Start of MATERIAL FOR THIS EXERCISE

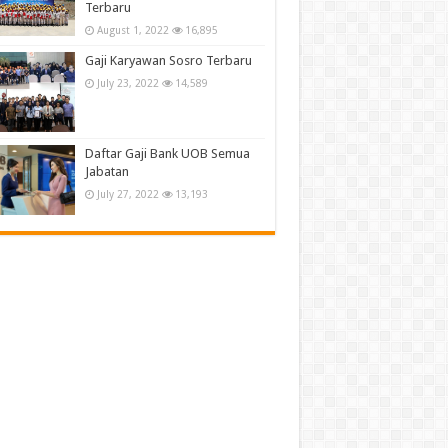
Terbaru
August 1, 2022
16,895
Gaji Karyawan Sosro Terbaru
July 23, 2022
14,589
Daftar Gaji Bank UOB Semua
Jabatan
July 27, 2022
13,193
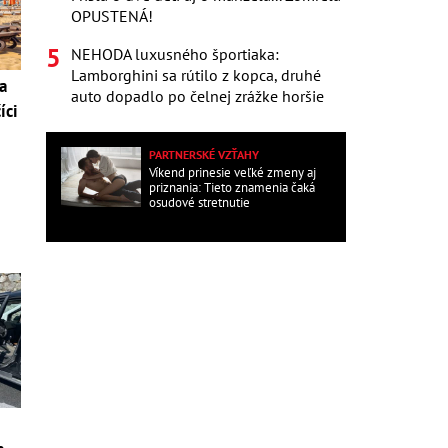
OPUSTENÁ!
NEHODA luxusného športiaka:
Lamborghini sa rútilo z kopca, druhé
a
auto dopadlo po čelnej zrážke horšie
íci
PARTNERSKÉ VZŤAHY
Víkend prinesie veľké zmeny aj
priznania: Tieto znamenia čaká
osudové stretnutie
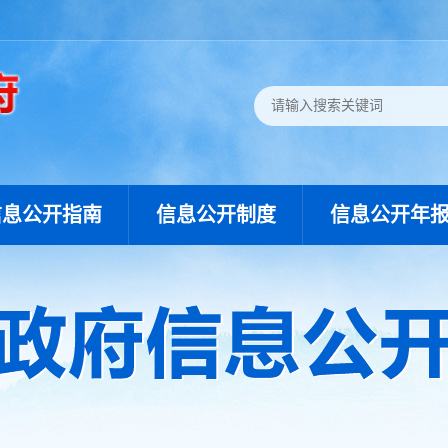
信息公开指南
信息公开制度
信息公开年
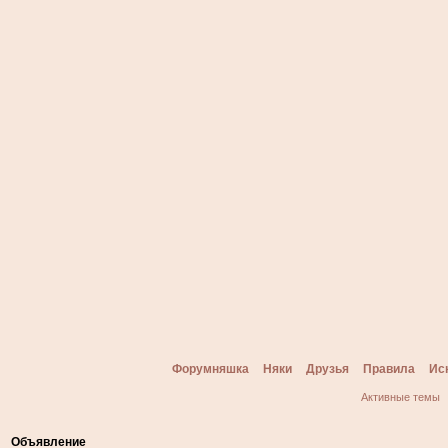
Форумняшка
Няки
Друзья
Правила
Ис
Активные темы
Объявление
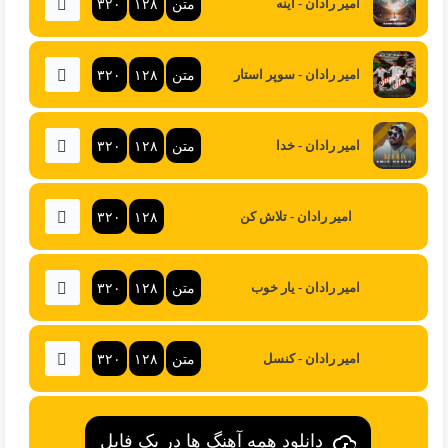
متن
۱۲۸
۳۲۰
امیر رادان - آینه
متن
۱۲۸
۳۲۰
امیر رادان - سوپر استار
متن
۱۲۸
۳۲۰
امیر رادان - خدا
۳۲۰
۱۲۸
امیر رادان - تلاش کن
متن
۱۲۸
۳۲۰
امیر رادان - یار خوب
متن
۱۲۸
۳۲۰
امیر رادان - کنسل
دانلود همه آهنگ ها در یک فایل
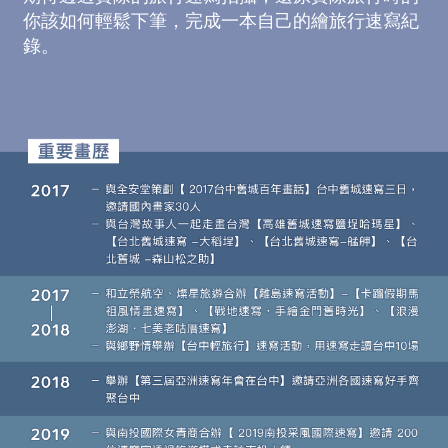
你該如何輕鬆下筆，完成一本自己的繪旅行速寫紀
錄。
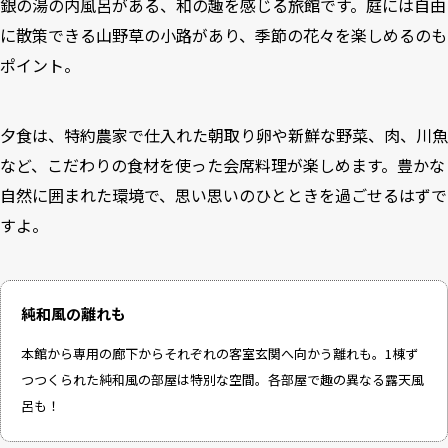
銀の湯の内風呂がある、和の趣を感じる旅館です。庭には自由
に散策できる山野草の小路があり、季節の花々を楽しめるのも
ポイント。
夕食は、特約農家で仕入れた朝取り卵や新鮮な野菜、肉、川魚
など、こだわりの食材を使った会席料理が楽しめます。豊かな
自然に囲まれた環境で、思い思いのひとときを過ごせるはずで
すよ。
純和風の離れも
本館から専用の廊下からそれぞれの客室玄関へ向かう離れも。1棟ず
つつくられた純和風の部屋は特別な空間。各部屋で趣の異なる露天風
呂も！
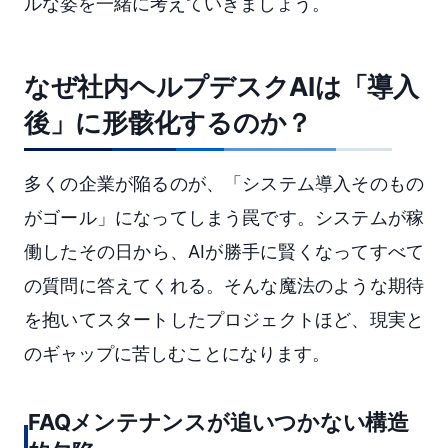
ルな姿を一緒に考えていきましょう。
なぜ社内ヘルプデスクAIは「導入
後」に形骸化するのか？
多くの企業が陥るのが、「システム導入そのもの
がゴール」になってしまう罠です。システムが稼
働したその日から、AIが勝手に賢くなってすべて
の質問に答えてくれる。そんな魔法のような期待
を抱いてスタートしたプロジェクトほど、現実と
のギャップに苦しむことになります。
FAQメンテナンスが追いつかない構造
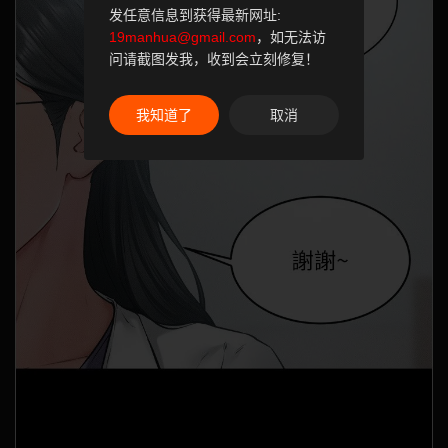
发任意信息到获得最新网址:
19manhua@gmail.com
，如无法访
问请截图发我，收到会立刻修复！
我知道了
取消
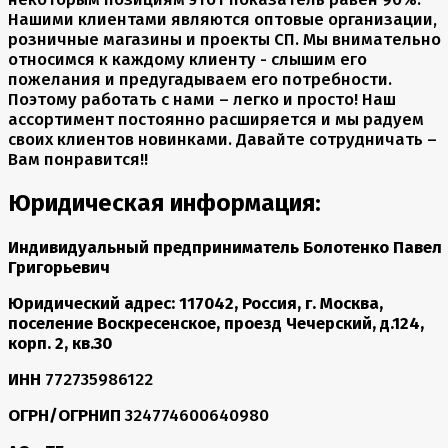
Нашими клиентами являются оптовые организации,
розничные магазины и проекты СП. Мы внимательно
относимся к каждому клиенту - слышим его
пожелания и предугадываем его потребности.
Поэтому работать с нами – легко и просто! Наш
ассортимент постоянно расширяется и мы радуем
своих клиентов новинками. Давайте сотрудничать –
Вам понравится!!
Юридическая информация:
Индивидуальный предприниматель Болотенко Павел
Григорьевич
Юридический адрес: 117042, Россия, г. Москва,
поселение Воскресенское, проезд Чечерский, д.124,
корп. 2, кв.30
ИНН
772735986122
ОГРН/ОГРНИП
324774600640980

End of MATERIAL FOR THIS EXERCISE
Start of MATERIAL FOR THIS EXERCISE

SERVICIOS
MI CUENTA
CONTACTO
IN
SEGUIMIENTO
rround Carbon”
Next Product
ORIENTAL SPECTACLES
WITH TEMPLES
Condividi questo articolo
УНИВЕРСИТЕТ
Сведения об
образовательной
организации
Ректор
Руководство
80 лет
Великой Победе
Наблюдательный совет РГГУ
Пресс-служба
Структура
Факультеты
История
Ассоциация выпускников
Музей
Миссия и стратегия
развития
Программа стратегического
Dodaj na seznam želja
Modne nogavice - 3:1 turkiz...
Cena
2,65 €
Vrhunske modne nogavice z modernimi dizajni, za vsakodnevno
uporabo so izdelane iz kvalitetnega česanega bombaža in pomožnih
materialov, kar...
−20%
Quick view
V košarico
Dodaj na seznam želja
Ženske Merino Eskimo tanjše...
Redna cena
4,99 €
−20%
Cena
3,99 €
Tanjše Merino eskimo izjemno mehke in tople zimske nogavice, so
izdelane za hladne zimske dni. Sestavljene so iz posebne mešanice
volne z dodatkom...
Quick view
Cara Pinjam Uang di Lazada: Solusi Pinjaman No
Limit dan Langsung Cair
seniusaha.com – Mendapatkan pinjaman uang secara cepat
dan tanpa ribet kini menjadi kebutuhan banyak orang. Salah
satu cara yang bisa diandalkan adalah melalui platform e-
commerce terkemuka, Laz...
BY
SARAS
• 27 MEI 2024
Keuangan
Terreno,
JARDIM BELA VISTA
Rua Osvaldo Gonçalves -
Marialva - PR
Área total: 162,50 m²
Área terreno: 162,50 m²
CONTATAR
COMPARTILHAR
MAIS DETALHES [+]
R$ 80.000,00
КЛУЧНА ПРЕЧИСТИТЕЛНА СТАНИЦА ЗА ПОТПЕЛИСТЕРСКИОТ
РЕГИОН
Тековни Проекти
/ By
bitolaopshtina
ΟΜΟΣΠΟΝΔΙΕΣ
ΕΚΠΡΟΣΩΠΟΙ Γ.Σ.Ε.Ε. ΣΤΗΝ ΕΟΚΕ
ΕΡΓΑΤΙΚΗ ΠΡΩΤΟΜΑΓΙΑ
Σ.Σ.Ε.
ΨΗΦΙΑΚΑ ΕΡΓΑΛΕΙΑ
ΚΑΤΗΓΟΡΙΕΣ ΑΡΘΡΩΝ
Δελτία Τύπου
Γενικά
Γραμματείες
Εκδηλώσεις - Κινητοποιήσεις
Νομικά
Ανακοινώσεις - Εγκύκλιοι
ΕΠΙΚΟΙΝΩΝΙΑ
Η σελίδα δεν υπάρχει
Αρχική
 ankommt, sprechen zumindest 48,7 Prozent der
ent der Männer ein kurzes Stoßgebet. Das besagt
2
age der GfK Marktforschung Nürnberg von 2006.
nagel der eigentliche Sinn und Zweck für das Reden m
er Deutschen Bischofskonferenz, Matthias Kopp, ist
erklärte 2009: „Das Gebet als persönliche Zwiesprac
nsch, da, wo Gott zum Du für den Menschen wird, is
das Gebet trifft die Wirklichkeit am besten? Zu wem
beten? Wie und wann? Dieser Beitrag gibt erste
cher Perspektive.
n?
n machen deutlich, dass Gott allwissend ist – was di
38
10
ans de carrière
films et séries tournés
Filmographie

End of MATERIAL FOR THIS EXERCISE

■ INSTRUCTIONS FOR THE TASK
Your task is to copy each line of the material that contains the word "Gott".

■ SOLVED PROBLEM
nsch, da, wo Gott zum Du für den Menschen wird, is
n machen deutlich, dass Gott allwissend ist – was di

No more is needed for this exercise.